**PROBLEM TO SOLVE**
Identify each line below that contains the word "服务的标题", and copy it out.

**STORED DATA**
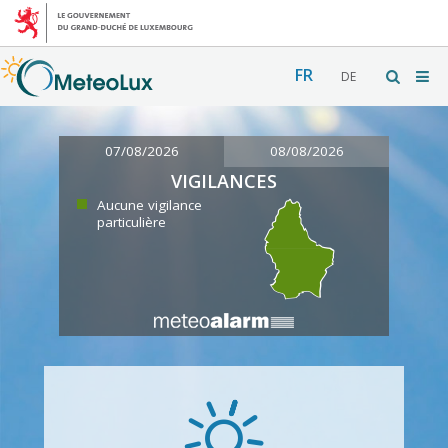
FR
DE
07/08/2026
08/08/2026
VIGILANCES
Aucune vigilance
particulière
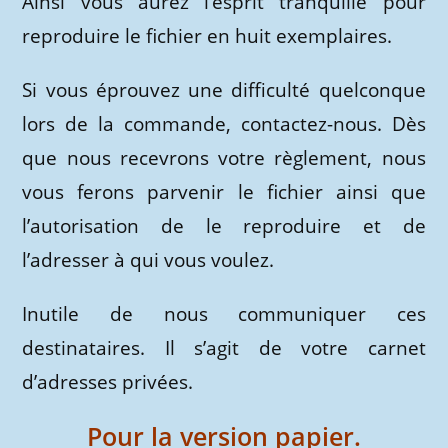
Ainsi vous aurez l’esprit tranquille pour
reproduire le fichier en huit exemplaires.
Si vous éprouvez une difficulté quelconque
lors de la commande, contactez-nous. Dès
que nous recevrons votre règlement, nous
vous ferons parvenir le fichier ainsi que
l’autorisation de le reproduire et de
l’adresser à qui vous voulez.
Inutile de nous communiquer ces
destinataires. Il s’agit de votre carnet
d’adresses privées.
Pour la version papier.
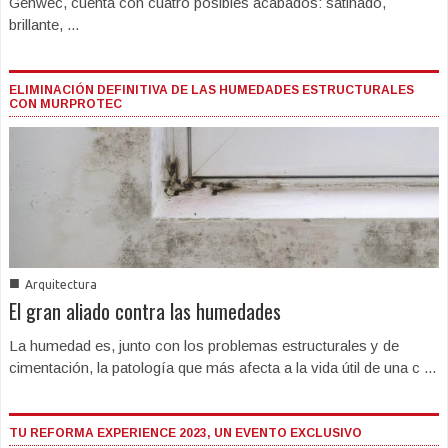
Genwec, cuenta con cuatro posibles acabados: satinado,
brillante, ...
ELIMINACIÓN DEFINITIVA DE LAS HUMEDADES ESTRUCTURALES
CON MURPROTEC
■
Arquitectura
El gran aliado contra las humedades
La humedad es, junto con los problemas estructurales y de
cimentación, la patología que más afecta a la vida útil de una c ...
TU REFORMA EXPERIENCE 2023, UN EVENTO EXCLUSIVO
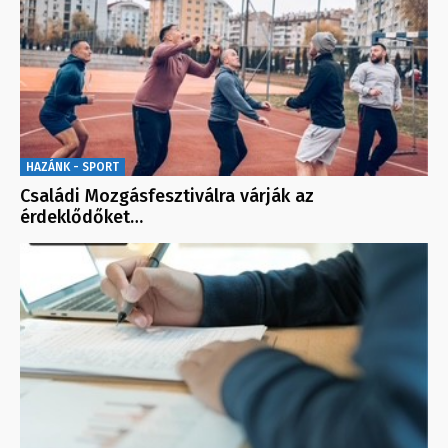
HAZÁNK - SPORT
Családi Mozgásfesztiválra várják az
érdeklődőket…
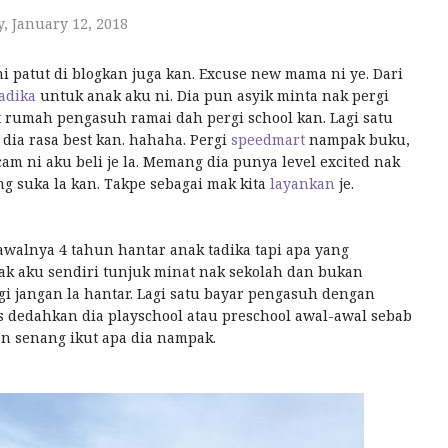
y, January 12, 2018
i patut di blogkan juga kan. Excuse new mama ni ye. Dari
adika
untuk anak aku ni. Dia pun asyik minta nak pergi
 rumah pengasuh ramai dah pergi school kan. Lagi satu
dia rasa best kan. hahaha. Pergi
speedmart
nampak buku,
 ni aku beli je la. Memang dia punya level excited nak
ng suka la kan. Takpe sebagai mak kita
layankan
je.
awalnya 4 tahun hantar anak tadika tapi apa yang
k aku sendiri tunjuk minat nak sekolah dan bukan
gi jangan la hantar. Lagi satu bayar pengasuh dengan
s dedahkan dia playschool atau preschool awal-awal sebab
an senang ikut apa dia nampak.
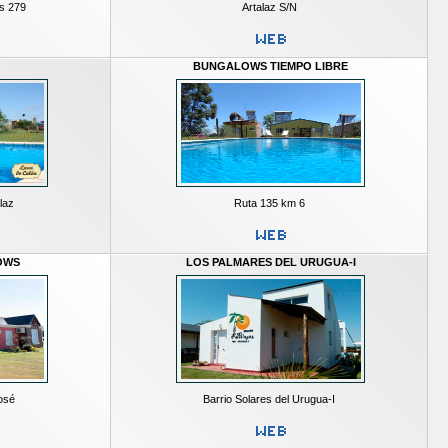
s 279
Artalaz S/N
N
BUNGALOWS TIEMPO LIBRE
laz
Ruta 135 km 6
OWS
LOS PALMARES DEL URUGUA-I
osé
Barrio Solares del Urugua-I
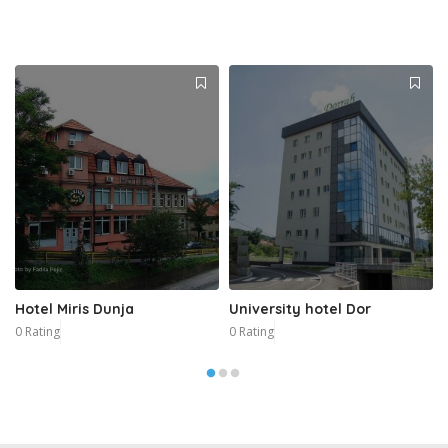
Hotel Miris Dunja
University hotel Dor
0 Rating
0 Rating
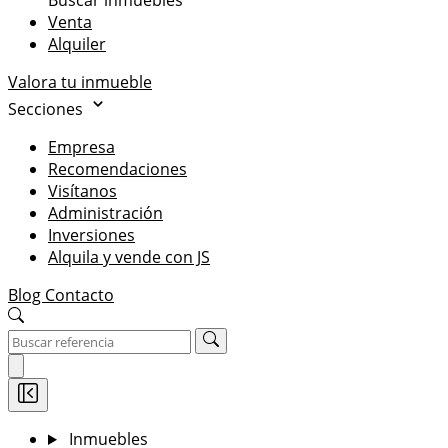
Buscar inmuebles
Venta
Alquiler
Valora tu inmueble
Secciones
Empresa
Recomendaciones
Visítanos
Administración
Inversiones
Alquila y vende con JS
Blog
Contacto
Inmuebles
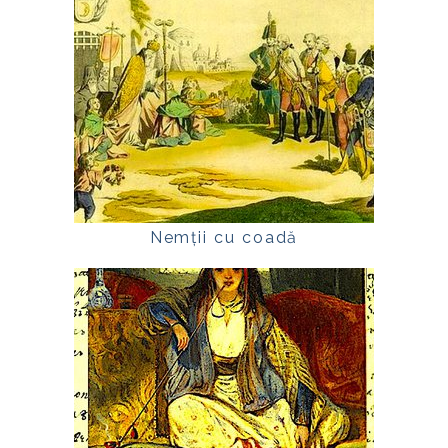
Nemții cu coadă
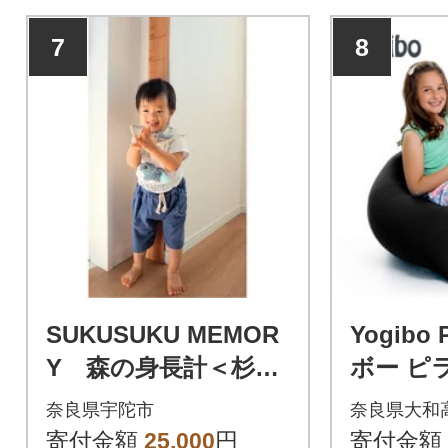
7
8
SUKUSUKU MEMOR
Yogibo
Y 森の身長計＜杉
ボー ピ
＞ 木のインテリア
ック
奈良県宇陀市
奈良県大和
寄付金額
25,000
円
寄付金額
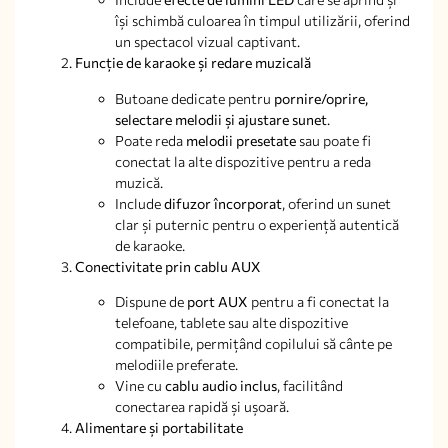
își schimbă culoarea în timpul utilizării, oferind
un spectacol vizual captivant.
Funcție de karaoke și redare muzicală
Butoane dedicate pentru
pornire/oprire,
selectare melodii și ajustare sunet
.
Poate reda
melodii presetate
sau poate fi
conectat la alte dispozitive pentru a reda
muzică.
Include
difuzor încorporat
, oferind un sunet
clar și puternic pentru o experiență autentică
de karaoke.
Conectivitate prin cablu AUX
Dispune de
port AUX
pentru a fi conectat la
telefoane, tablete sau alte dispozitive
compatibile, permițând copilului să cânte pe
melodiile preferate.
Vine cu
cablu audio inclus
, facilitând
conectarea rapidă și ușoară.
Alimentare și portabilitate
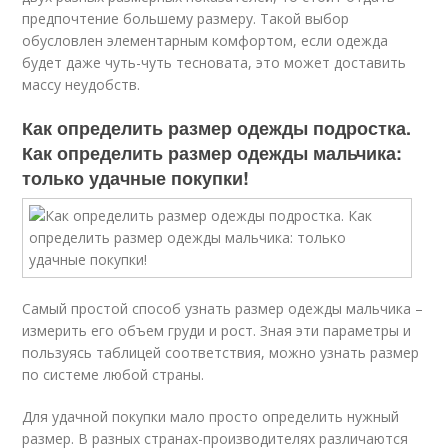
предпочтение большему размеру. Такой выбор
обусловлен элементарным комфортом, если одежда
будет даже чуть-чуть тесновата, это может доставить
массу неудобств.
Как определить размер одежды подростка.
Как определить размер одежды мальчика:
только удачные покупки!
Самый простой способ узнать размер одежды мальчика –
измерить его объем груди и рост. Зная эти параметры и
пользуясь таблицей соответствия, можно узнать размер
по системе любой страны.
Для удачной покупки мало просто определить нужный
размер. В разных странах-производителях различаются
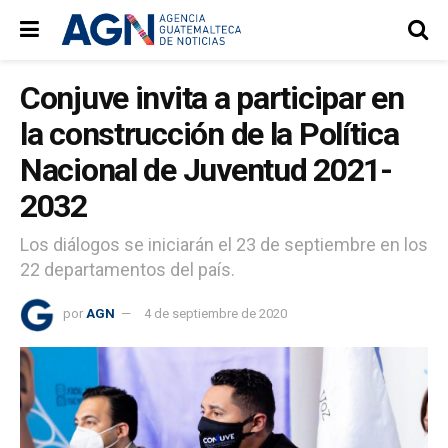
Conjuve invita a participar en
la construcción de la Política
Nacional de Juventud 2021-
2032
Los diálogos se iniciarán el 23 de septiembre en los
22 departamentos del país.
por
AGN
4 de septiembre de 2020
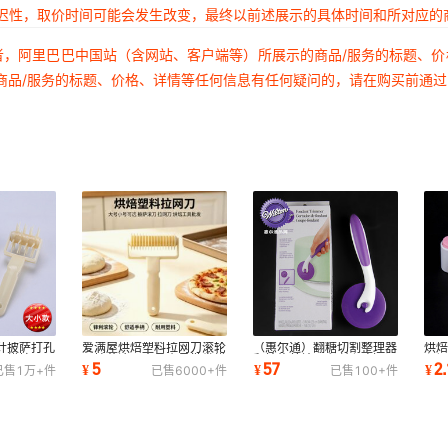
延迟性，取价时间可能会发生改变，最终以前述展示的具体时间和所对应的
者，阿里巴巴中国站（含网站、客户端等）所展示的商品/服务的标题、
商品/服务的标题、价格、详情等任何信息有任何疑问的，请在购买前通
针披萨打孔
爱满屋烘焙塑料拉网刀滚轮
（惠尔通）翻糖切割整理器
烘
屋烘焙工具
刀披萨滚刀大号小号批发烘
翻糖修剪轮刀 裙边切割器
心切
5
57
2.
¥
¥
¥
已售
1万+
件
已售
6000+
件
已售
100+
件
焙披萨工具
片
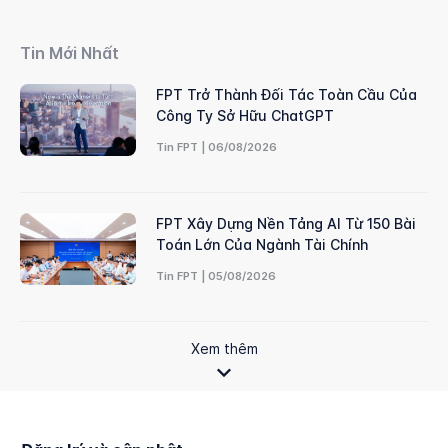
Tin Mới Nhất
FPT Trở Thành Đối Tác Toàn Cầu Của
Công Ty Sở Hữu ChatGPT
Tin FPT | 06/08/2026
FPT Xây Dựng Nền Tảng AI Từ 150 Bài
Toán Lớn Của Ngành Tài Chính
Tin FPT | 05/08/2026
Xem thêm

**RESPONSE TO THE TASK**
者，阿里巴巴中国站（含网站、客户端等）所展示的商品/服务的标题、
商品/服务的标题、价格、详情等任何信息有任何疑问的，请在购买前通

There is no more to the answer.